For his part, Hashimi praised the first visit by a Maronite patriarch to Iraq, adding: “Iraqi society needs all of its sons, Muslims and Christians, to rise up once again.”

“Terrorism does not differentiate between Muslims and Christians, which therefore places us before a joint responsibility towards the country,” he noted.

“The church plays a major role in encouraging the people to remain in their homeland and avoid immigration,” he said.

On Monday, al-Rahi had criticized those who are seeking to “impoverish” Christians in the East.

“Those who were martyred were a sacrifice for our beloved Iraq to implement peace, justice, and stability,” he said during a mass on the first anniversary of the attack on Our Lady of Salvation church in Baghdad.

The patriarch arrived in Iraq on Monday on a two-day pastoral visit that will include talks with Iraqi officials.

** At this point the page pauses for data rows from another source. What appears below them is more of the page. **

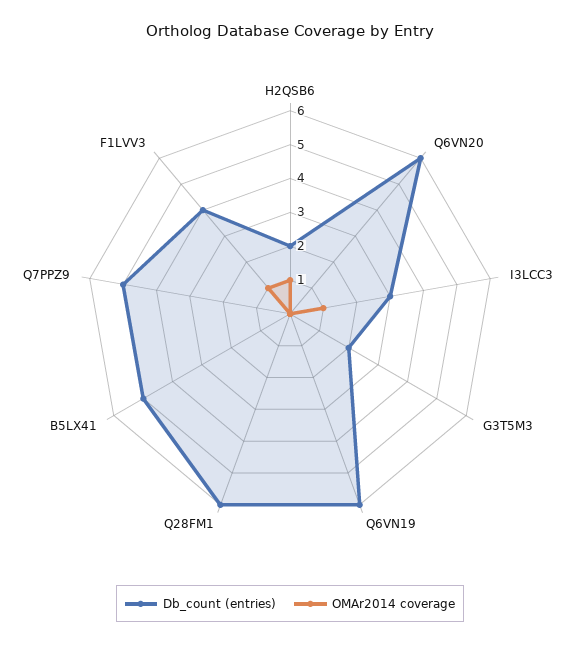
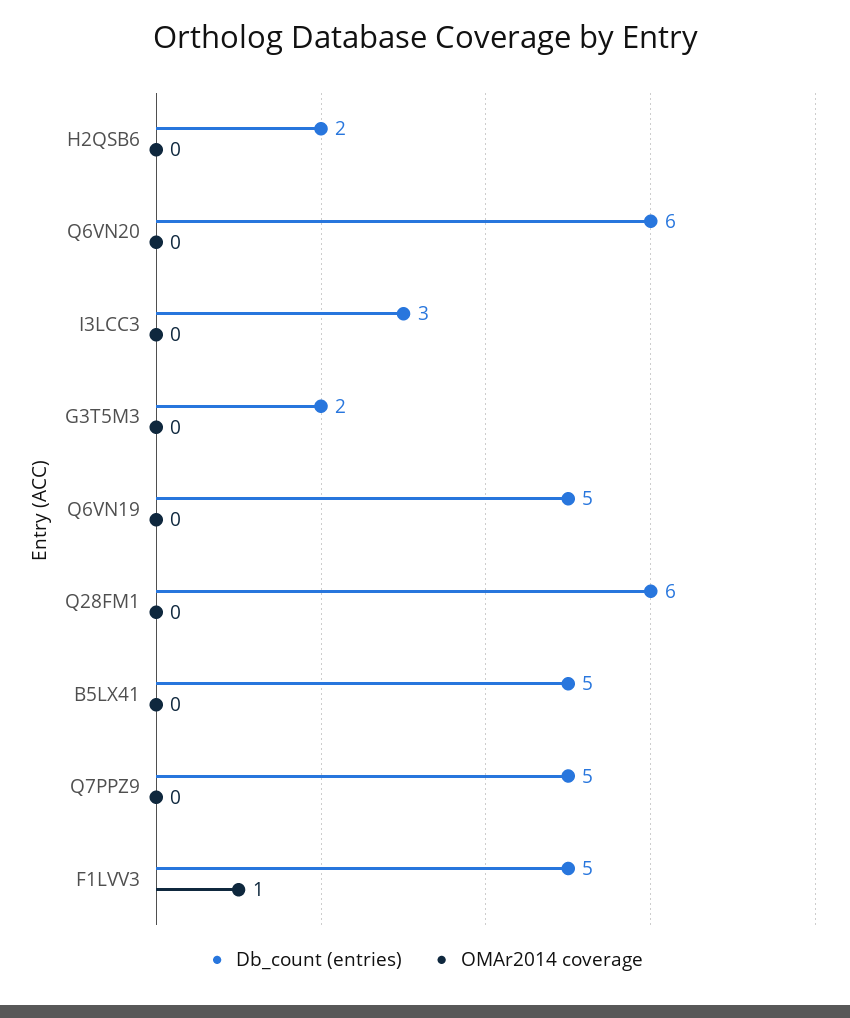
  {
    "Db_count (entries)": {
      "H2QSB6": 2,
      "Q6VN20": 6,
      "I3LCC3": 3,
      "G3T5M3": 2,
-     "Q6VN19": 6,
+     "Q6VN19": 5,
      "Q28FM1": 6,
      "B5LX41": 5,
      "Q7PPZ9": 5,
-     "F1LVV3": 4
+     "F1LVV3": 5
    },
    "OMAr2014 coverage": {
-     "H2QSB6": 1,
+     "H2QSB6": 0,
      "Q6VN20": 0,
-     "I3LCC3": 1,
+     "I3LCC3": 0,
      "G3T5M3": 0,
      "Q6VN19": 0,
      "Q28FM1": 0,
      "B5LX41": 0,
      "Q7PPZ9": 0,
      "F1LVV3": 1
    }
  }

Militants had stormed the Syriac Catholic church, killing 44 worshippers, two priests and seven security force personnel in an attack claimed by al-Qaida's local affiliate, the Islamic State of Iraq.

Al-Rahi said earlier this week that he will discuss with Iraqi officials the fate of Christians there.

The Council of Maronite Bishops postponed its monthly meeting from Wednesday to Thursday over al-Rahi’s visit to Iraq.